> **Document extract**:
BEGIN

In case of satisfying criterion O₂, x^* has the following form: $x^{*} = \frac{1}{n} (\sum_{i = 1}^{n} x_{i 1}, \sum_{i = 1}^{n} x_{i 2}, \dots, \sum_{i = 1}^{n} x_{im})$ (5)

In this study, criterion O₁ will be used to determine the collective knowledge of a collective while some theorems as mentioned in Introduction section will be proved based on criterion O₂.

3.3 Quality of collective knowledge

For objective case, the real knowledge state of a subject is independent of the knowledge states in a collective and the collective knowledge reflects the real knowledge state to some degree. Thus, the quality of collective knowledge is based on the distance from the knowledge of a collective to the real knowledge state [35, 36]. In this case, the best collective knowledge is the closest one to the real knowledge state.

From Fig. 2, the quality of collective knowledge is measured by taking into account the distance from the collective knowledge to the real knowledge state. Its definition is as follows: $Q_{X} = 1 - d (r, x^{*})$ (6) where x^* represent the collective knowledge of collective X and r represents the real knowledge state. According to above definition, Q_X belongs to [0, 1]. The closer the collective knowledge to the real knowledge state is, the higher quality of collective knowledge will be. The following theorem presents the relationship between the collective knowledge and the knowledge states in a collective.

Theorem 1. For a given collective including n members $X = {x_{i} = (x_{i 1}, x_{i 2}, \dots, x_{im}) : i = 1, 2, \dots,, n}$

Let vector $x^{*} = \frac{1}{n} (\sum_{i = 1}^{n} x_{i 1}, \sum_{i = 1}^{n} x_{i 2}, \dots, \sum_{i = 1}^{n} x_{im})$

be its knowledge satisfying criterion O ₂ ; then $d (r, x^{*}) \leq \frac{d (r, X)}{n}$

Proof. For proving this theorem, we consider the Manhattan distance space. $\begin{matrix} d (r, x^{*}) & = & \frac{1}{n} (| \sum_{i = 1}^{n} x_{i 1} - {nr}_{1} | + | \sum_{i = 1}^{n} x_{i 2} - {nr}_{2} | \\ + \dots + | \sum_{i = 1}^{n} x_{im} - {nr}_{m} |) \\ = & \frac{1}{n} (\sum_{j = 1}^{m} (| \sum_{i = 1}^{n} x_{ij} - {nr}_{j} |)) \end{matrix}$

For any dimension j, we know that: $| \sum_{i = 1}^{n} x_{ij} - {nr}_{j} | \leq \sum_{i = 1}^{n} | x_{ij} - r_{j} |$

Then, $\begin{matrix} d (r, x^{*}) & \leq & \frac{1}{n} (\sum_{i = 1}^{n} | x_{i 1} - r_{1} | + \sum_{i = 1}^{n} | x_{i 2} - r_{2} | \\ + \dots + \sum_{i = 1}^{n} | x_{im} - r_{m} |) \end{matrix}$

In conclusion, the following dependency is true: $d (r, x^{*}) \leq \frac{d (r, X)}{n}$

According to Theorem 1, the distance from the collective knowledge to the real knowledge state does not exceed the average of the distances from the knowledge states in a collective to the real knowledge state. In other words, if collective X is not homogeneous, then the collective knowledge is closer to the real knowledge state than the average of distances from the elements in a collective to the real knowledge state. Thus, the average of distances from the knowledge states in a collective to the real knowledge state can be considered as the upper limit of the difference between the real knowledge state and the collective knowledge. In the next section, we will propose a method to determine the influence of the number of collective members on the quality of collective knowledge for objective case.

END

> **Apply what you read**:
A: Reproduce the stretch of the passage on the quality of collective knowledge from "In conclusion, the" through "for objective case.".
B: Extend the passage on the quality of collective knowledge, beginning after its final sentence.

> **Extracted material**:
BEGIN

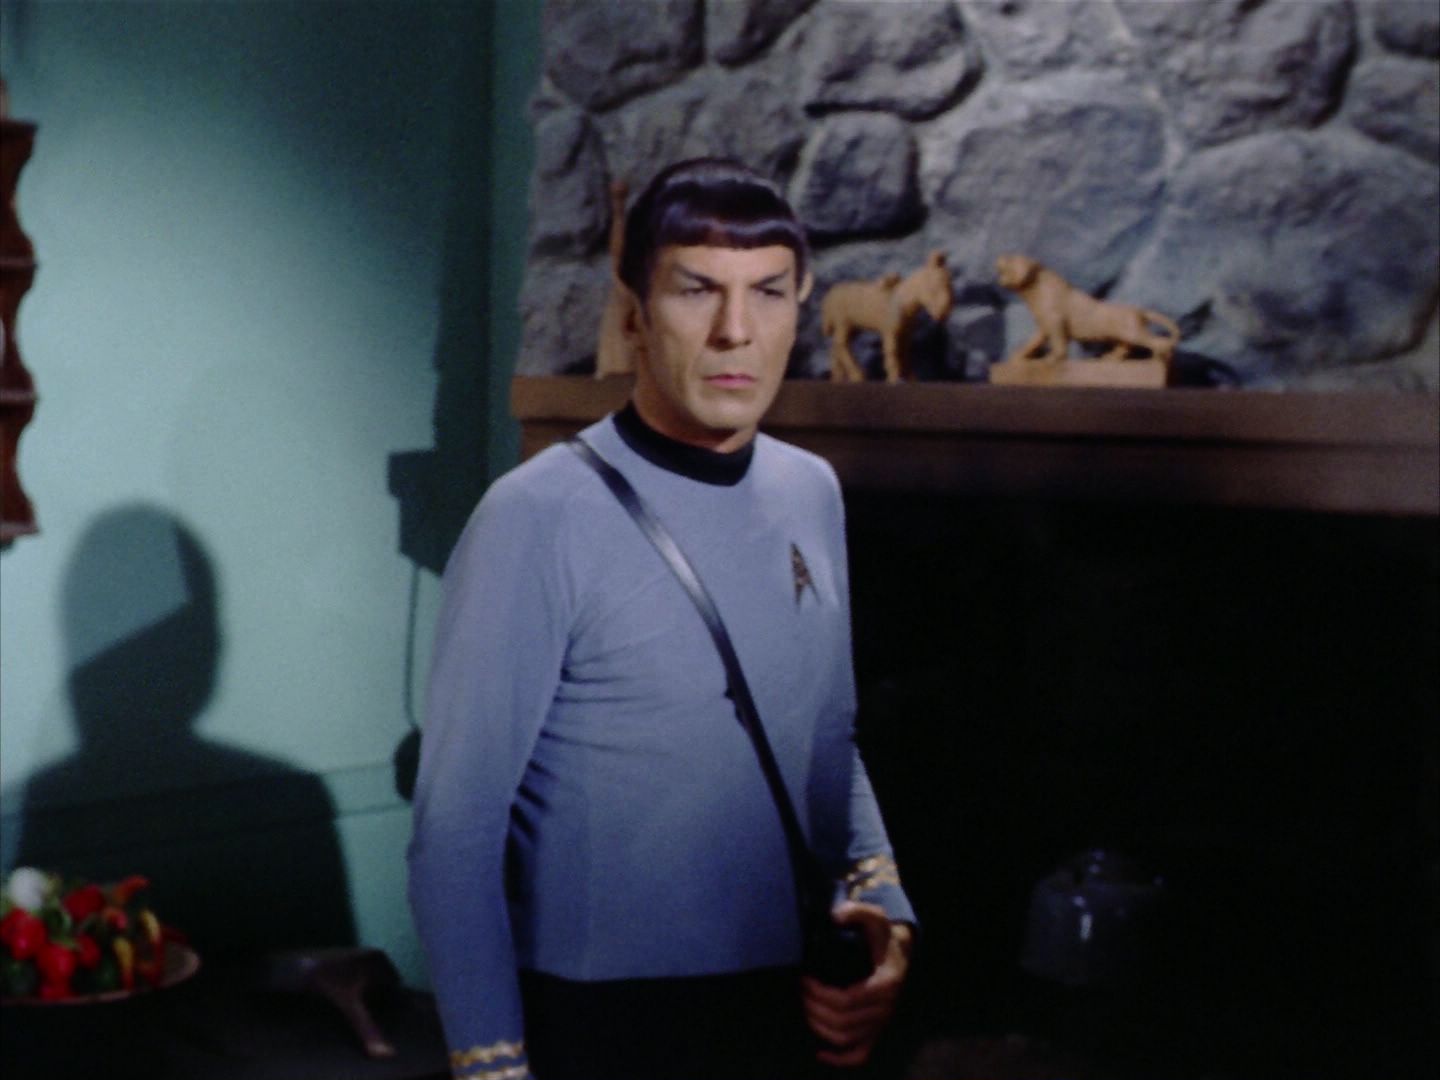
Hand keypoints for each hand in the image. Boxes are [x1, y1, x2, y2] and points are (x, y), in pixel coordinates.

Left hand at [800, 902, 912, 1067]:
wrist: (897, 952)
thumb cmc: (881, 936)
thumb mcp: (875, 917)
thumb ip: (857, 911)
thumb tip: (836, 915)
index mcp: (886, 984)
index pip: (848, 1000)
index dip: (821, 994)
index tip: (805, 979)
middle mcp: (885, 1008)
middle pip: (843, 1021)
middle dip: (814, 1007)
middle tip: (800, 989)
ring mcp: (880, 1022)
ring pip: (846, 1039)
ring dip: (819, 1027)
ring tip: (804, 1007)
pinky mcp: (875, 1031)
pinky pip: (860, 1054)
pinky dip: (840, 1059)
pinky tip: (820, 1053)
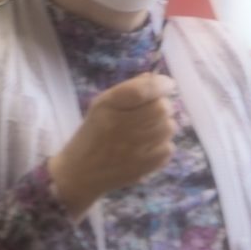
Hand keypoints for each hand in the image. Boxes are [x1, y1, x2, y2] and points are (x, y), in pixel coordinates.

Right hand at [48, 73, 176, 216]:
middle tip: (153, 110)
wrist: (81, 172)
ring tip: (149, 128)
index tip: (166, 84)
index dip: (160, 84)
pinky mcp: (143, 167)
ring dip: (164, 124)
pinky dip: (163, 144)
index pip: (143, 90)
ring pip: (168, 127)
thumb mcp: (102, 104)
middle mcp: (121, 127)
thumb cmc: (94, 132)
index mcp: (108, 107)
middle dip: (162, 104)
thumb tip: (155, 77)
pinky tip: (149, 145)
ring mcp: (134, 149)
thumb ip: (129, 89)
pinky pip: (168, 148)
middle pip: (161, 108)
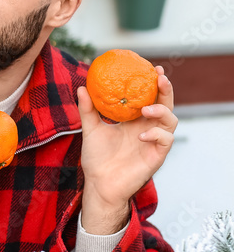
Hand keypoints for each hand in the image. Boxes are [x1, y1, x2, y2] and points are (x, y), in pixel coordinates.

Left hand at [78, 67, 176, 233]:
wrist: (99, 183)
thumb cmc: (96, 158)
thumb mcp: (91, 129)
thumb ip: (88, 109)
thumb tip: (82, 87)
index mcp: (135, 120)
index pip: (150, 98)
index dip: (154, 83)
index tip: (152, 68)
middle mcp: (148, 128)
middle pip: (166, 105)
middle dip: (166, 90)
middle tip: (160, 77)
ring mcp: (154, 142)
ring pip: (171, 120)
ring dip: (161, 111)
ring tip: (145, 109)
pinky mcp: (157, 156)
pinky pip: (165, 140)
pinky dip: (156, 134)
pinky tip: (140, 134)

END
BEGIN

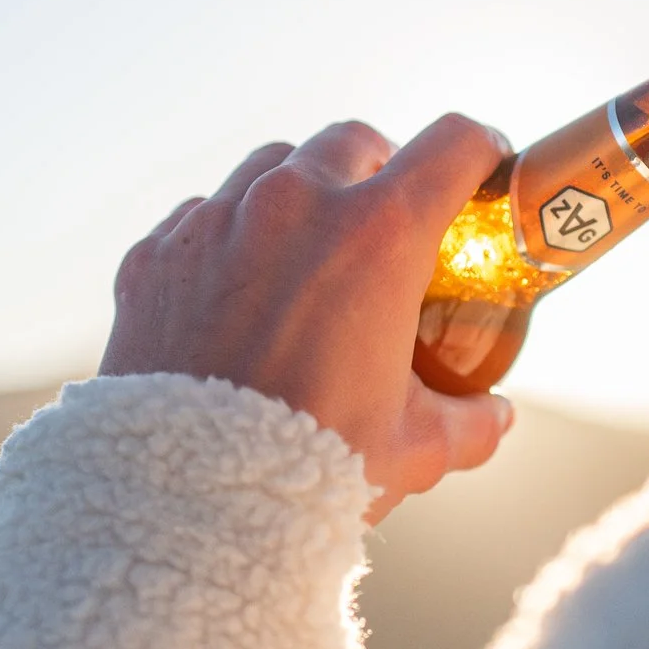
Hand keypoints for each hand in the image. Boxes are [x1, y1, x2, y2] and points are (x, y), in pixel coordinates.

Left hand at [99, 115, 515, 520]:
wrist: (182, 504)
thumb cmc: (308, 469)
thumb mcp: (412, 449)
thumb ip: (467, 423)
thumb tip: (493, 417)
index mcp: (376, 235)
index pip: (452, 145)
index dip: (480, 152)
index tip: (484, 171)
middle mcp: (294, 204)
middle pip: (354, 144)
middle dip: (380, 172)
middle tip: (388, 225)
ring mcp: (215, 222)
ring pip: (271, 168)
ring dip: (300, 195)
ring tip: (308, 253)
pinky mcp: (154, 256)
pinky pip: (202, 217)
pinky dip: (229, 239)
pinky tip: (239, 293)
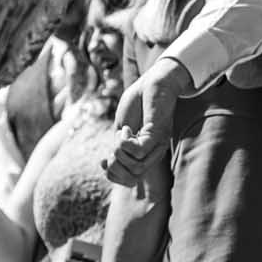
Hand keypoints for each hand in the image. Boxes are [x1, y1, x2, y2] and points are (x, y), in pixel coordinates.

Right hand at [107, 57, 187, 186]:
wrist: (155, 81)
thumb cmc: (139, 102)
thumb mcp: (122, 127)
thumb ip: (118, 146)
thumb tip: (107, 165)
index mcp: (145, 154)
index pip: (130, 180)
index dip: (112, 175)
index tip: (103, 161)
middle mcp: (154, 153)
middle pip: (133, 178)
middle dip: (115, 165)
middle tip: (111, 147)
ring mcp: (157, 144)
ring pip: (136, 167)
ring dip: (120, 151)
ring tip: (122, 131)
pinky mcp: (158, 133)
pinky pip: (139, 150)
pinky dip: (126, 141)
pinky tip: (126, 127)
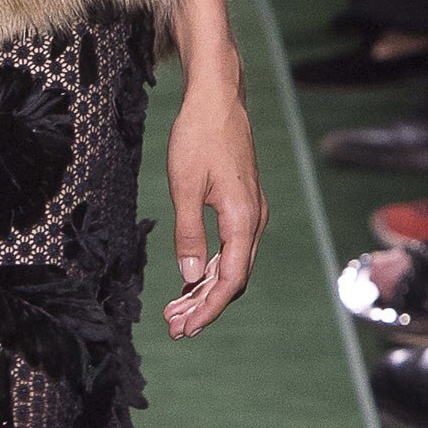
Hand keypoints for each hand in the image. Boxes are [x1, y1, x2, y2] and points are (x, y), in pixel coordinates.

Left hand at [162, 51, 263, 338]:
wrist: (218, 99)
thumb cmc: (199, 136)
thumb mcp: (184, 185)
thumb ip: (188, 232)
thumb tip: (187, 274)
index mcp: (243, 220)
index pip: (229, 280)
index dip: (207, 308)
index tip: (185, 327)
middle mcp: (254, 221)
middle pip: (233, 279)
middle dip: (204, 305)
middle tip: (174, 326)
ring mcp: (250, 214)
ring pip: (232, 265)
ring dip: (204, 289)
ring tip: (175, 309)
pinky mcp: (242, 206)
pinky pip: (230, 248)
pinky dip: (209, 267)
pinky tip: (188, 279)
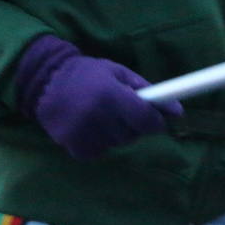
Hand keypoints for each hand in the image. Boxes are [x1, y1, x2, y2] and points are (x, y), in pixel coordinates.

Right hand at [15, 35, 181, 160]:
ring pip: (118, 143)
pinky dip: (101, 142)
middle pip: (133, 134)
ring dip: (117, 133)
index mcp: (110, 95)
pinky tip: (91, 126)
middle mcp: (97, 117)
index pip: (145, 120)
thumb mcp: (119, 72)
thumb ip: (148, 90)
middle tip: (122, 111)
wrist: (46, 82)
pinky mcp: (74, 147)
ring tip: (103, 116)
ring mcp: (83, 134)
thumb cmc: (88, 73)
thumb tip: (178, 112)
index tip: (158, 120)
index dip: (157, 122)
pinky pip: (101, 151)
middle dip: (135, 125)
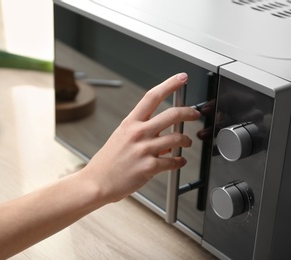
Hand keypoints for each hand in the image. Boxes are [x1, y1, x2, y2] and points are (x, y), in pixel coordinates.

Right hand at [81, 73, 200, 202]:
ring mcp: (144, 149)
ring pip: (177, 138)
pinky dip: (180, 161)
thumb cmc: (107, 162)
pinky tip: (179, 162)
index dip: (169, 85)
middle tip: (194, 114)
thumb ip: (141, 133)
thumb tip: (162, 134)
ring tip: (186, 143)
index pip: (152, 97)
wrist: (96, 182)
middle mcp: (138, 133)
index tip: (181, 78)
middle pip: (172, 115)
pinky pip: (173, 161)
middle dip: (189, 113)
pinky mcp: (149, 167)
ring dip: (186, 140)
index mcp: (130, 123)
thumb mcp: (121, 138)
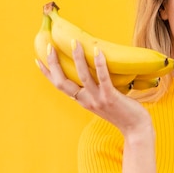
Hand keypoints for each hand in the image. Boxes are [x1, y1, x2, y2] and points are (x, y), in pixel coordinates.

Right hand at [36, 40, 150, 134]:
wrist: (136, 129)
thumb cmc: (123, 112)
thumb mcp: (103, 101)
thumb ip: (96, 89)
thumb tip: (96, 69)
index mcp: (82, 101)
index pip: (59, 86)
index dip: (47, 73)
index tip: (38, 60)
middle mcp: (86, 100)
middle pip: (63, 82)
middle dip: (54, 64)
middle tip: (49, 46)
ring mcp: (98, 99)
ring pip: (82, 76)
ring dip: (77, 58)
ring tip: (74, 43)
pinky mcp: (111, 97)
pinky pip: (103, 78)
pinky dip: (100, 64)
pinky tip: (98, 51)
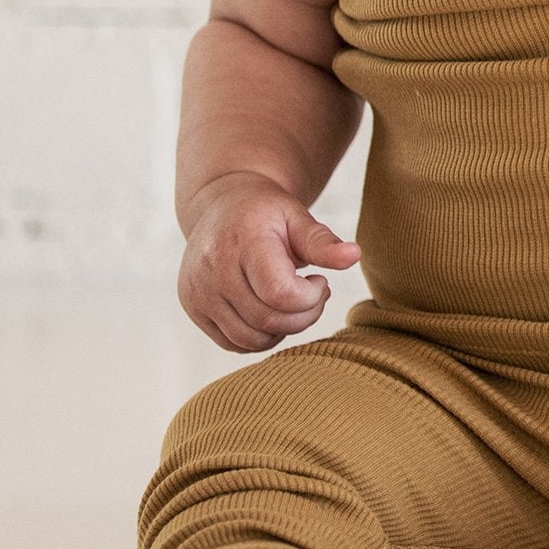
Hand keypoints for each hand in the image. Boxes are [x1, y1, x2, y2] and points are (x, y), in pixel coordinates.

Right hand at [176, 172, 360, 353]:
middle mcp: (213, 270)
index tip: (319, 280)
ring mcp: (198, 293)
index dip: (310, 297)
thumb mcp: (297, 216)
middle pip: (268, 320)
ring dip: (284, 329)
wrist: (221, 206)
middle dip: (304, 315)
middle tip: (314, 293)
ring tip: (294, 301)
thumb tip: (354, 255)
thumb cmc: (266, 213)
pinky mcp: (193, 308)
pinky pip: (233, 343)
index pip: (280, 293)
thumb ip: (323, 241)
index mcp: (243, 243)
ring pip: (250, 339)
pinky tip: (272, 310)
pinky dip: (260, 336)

END

> **List of answers**:
A:
In conclusion, the following dependency is true: $d (r, x^{*}) \leq \frac{d (r, X)}{n}$

According to Theorem 1, the distance from the collective knowledge to the real knowledge state does not exceed the average of the distances from the knowledge states in a collective to the real knowledge state. In other words, if collective X is not homogeneous, then the collective knowledge is closer to the real knowledge state than the average of distances from the elements in a collective to the real knowledge state. Thus, the average of distances from the knowledge states in a collective to the real knowledge state can be considered as the upper limit of the difference between the real knowledge state and the collective knowledge. In the next section, we will propose a method to determine the influence of the number of collective members on the quality of collective knowledge for objective case.

B:
4 The influence of the number of members on the quality of collective knowledge

4.1 The proposed method

The problem of analyzing the influence of the number of collective members on the quality of collective knowledge is described as follows: for a given subject in the real world, a set of collective members are asked to give their opinions (knowledge states). These knowledge states reflect the real knowledge state (which is not known to them) of the subject to some degree. To determine the influence of the number of collective members on the quality of collective knowledge, a collective consisting of minimal members will be increased up to maximal members, each step by k members. The detailed procedure of the proposed method is described in Fig. 3 as follows:

We start with a collective consisting of the minimal number of collective members (n). Then the number of collective members is increased up to the maximal number of collective members (m). Y_j is an added collective with k members. At the end of this process we have (m - n)/k collectives. Then criterion O₁ is used to determine a representative (collective knowledge) of each collective. As aforementioned, the quality is based on the distance from the collective knowledge to the real knowledge state. The best collective knowledge is the closest one to the real knowledge state. Based on the difference between the real knowledge state and a set of collective knowledge of (m - n)/k collectives we will determine whether the large number of collective members positively affects the quality of collective knowledge?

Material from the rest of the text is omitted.